Within this framework, the essence is not a force acting on the system but a coherent pattern the system encounters. Water is the medium through which this interaction is thought to take place, given its abundance in the human body and in biological forms.


The body’s emotional intelligence

It is now generally understood that emotions are a source of deep wisdom within the cognitive process. They are foundational to one's capacity for making meaning out of experience and directly influence the ability to think, remember, act and be present for life and relationships. 

Contemporary affective neuroscience suggests emotions are not fixed reactions but are constructed experiences. They are a blend of bodily sensations, past memories, learned emotional concepts, contextual cues, and mental interpretations. This means that what we call an emotion is the brain's anticipatory process for making sense of a particular complex internal feeling state. Over time, patterns can become ingrained in the body and mind, sometimes below conscious awareness.

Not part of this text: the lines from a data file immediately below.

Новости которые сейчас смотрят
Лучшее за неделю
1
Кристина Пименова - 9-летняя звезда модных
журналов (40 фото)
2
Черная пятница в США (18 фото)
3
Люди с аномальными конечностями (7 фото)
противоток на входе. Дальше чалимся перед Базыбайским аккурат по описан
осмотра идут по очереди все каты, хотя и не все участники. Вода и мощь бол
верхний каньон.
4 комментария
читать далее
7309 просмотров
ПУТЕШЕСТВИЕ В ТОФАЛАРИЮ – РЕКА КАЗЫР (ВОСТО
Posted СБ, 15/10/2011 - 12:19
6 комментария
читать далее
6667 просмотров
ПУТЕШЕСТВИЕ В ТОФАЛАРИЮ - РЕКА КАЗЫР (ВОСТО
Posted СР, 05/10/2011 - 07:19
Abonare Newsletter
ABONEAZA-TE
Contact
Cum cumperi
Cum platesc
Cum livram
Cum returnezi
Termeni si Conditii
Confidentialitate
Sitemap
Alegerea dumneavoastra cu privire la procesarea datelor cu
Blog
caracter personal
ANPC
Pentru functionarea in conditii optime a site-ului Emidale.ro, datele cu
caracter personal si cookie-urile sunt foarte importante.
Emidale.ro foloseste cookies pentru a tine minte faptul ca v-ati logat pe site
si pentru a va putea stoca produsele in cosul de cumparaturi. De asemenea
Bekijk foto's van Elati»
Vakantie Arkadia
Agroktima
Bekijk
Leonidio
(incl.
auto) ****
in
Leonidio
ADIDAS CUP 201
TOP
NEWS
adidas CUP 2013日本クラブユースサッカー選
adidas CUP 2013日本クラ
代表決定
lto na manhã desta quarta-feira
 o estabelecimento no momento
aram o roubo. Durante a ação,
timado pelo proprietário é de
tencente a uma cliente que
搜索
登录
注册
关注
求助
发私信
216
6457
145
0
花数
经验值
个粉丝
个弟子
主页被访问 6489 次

Within flower essence practice, resonance is understood as the relationship between these emotional patterns and specific archetypal plant expressions. The ability to name an emotion is an example of an already powerful tool for accessing its energetic form. A flower essence is thought to be supportive by meeting an emotional constellation, whether conscious or not, with a coherent resonant picture through which the body-mind has the possibility to self-organize, reflect and gain insight.


Water memory

The recent scientific work of bioengineer Dr. Gerald Pollack, Nobel laureate Dr. Luc Montagnier, and biologist Dr. Mae-Wan Ho has involved the study of water's properties, phases and memory capabilities. 

While their unconventional work looking at the organizational and structural capacities of water (sometimes referred to as “water memory”) remain contested within mainstream science, their work continues to open questions about how subtle information and coherence might arise in the relationship between water and hydrophillic bodies. Considering that flower remedies are made in water and potentized through sunlight, their research has the potential to expand the scientific understanding of their capacities and interactions within the human system.